----- Dataset extract

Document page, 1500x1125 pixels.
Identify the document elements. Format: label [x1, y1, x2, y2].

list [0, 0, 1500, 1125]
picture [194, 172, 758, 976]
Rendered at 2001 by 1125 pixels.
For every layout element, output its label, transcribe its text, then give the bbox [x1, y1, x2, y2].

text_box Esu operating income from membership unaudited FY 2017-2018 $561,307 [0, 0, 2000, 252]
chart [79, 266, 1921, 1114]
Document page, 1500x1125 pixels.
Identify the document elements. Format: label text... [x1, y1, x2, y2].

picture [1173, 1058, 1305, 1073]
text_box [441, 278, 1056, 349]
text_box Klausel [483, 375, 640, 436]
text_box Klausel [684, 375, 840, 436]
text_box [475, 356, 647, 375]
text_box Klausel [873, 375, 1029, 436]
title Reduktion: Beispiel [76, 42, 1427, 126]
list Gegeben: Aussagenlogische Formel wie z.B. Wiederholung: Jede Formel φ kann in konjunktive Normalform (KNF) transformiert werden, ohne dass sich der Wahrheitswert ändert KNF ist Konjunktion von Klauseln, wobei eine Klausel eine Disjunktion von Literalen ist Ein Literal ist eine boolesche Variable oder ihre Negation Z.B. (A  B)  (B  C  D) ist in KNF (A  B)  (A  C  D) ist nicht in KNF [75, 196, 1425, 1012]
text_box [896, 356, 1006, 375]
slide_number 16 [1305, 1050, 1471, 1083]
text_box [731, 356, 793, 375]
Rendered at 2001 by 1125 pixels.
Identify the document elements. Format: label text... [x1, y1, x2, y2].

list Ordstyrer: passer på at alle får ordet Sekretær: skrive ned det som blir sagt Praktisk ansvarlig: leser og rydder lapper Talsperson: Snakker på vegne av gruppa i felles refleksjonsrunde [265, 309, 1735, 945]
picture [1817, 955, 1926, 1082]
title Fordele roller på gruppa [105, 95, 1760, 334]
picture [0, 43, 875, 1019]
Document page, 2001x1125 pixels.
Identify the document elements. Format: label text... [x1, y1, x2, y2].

----------

▶ **Task directions**
Write out exactly the lines from the line holding "Document page, 2001x1125 pixels." through the last line of the data, and nothing besides those lines.

▶ **Answer box**
Document page, 2001x1125 pixels.
Identify the document elements. Format: label text... [x1, y1, x2, y2].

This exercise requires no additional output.